What makes an Indian Wedding different?
Indian weddings have gained a reputation for being lavish affairs that cost the father of the bride a small fortune. This perception has arisen because in India a wedding celebration involves a large number of people from the community in which the bride and groom live and people traditionally celebrated for a whole week.
These days Indian weddings outside of India are cut down to around three days but the pomp and ceremony remains. When you are invited to an Indian wedding the invitation for non-Indians usually covers the final day of the ceremony only, but you may be invited to other ceremonies. Just check your invitation carefully to see which part you have been invited to attend. Before the grand finale, close friends and family of the bride and the groom have separate ceremonies, much like westerners have stag parties and bachelorettes but there the resemblance ends as there is so much more tradition involved. The festivities may be slightly different depending on the origins of the bride and groom but generally they take the following format.
Day 1: Ganesh Pooja
This ceremony is performed by the priest with the couple and bridal party as well as close relatives and is a more intimate event usually held at the home of the bride.
Day 2: The Mendhi and Sangeet ceremonies
The mendhi ceremony is for females only where they get together to create intricate patterns using henna on the hands and feet of the bride, her attendants, and family members. During these hours with friends and family the bride will be given advice, and girls will plot and plan to meet the guys they fancy on both sides of the family.
After the mendhi ceremony the sangeet takes place where everyone comes together to celebrate the union with a mingling of friends and family of the bride and groom to give them a chance to get to know the ‘other half’ of the families to be united. A special meal is served and there will be musical performances and dancing.
Day 3: The Main Ceremony
The main ceremony, which lasts around an hour occurs on this day and is followed by a cocktail hour, during which wedding photos will be taken, and is then followed by the elaborate reception. Wedding photos will have been taken throughout the ceremonies that span the previous two days as well.
On this day the groom arrives, traditionally seated on a white mare. The reason for using a female horse rather than a stallion is a purely practical one – the mare is chosen as she is more docile than a stallion, for the family doesn’t want to risk the groom being thrown by his horse on his wedding day wearing all his finery!

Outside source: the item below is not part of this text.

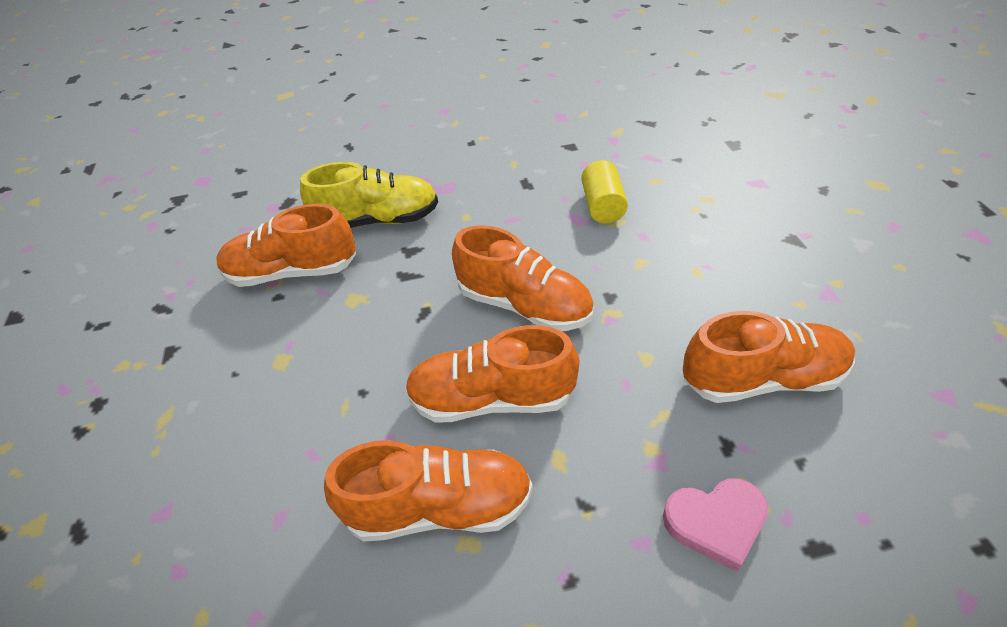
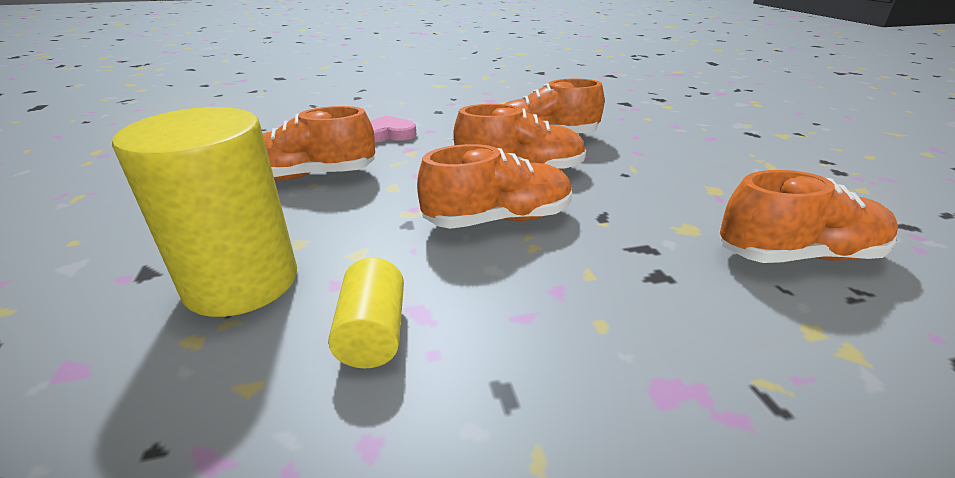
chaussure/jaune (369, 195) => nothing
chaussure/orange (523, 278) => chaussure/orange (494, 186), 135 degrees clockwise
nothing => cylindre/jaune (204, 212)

In certain areas of India an elephant would be beautifully decorated with colorful painted designs and wear an elaborate harness so the groom could make a dramatic entrance on the elephant. This tradition is carried out in various parts of the world where suitable elephants can be hired for the occasion.
Of course, more and more often cars are used for the pre-wedding procession.
Were are weddings where the Indian bride and groom uses an airplane or helicopter to leave the wedding venue right after the ceremony.
The bangeet or baraat is the part of the celebration where the groom and his male friends and relatives will have celebrated for around 5-6 hours prior to the main ceremony.
He is then led, seated on the white mare or the elephant, to the main event where the guests will dance in welcome to the beat of an Indian drum called a dhol. This is a very important part of an Indian wedding. I have written a article about it: Indian Wedding Baraat Photos
He will join his bride beneath an elaborate canopy called a mandap, which can be compared to the Jewish chuppa, where the priest will perform the ceremony and the couple will exchange garlands signifying their acceptance of one another as man and wife.
What does an Indian wedding ceremony cost?
We all know that the costs of a western wedding can run over budget, but for an Indian wedding where the number of guests runs to between 1000 to 3000 people the costs escalate.
Over the three days meals are served, and the bill for thousands of wedding invitations can be quite substantial! Decorations and floral arrangements for the hall/reception area need to be impressive and fill the space.
Unlike western weddings there is also large amount of jewelry to be bought for the bride – not just a ring and necklace but earrings, toe rings, bracelets, hair ornaments and more – and they must be gold!
It is a point of honor to provide as lavish a ceremony as possible with a gift for the groom from his new father-in-law which could even be a sports car as well as other gifts for various family members.
Often people do not want to disclose how much they spent in case it is not seen by the community as enough…even although the amount is substantial. Also families do not want people to say they have been ripped off by the various providers if they disclose the amounts they have paid.
What do I wear to an Indian wedding?
For women the clothing worn is colorful and bright, embellished with sequins, beading and gold or silver embroidery.
So if you have bright clothing that has a bit of glitz on it and is in jewel tones like emerald, sapphire, ruby, saffron, or purple, then you will fit right in. Men can wear a traditional western suit or a kurta.
What do the Indian bride and groom wear?
The bride will wear a lehenga – an elaborately bead encrusted bridal outfit in jewel tones with red being the most popular color.
All the beadwork makes the garment quite heavy and at the end of a long day the bride will be relieved to remove the outfit once she is along with her husband.
The groom may wear a sherwani which is similar to a frock coat but it too will be elaborately decorated, and he will probably wear a turban.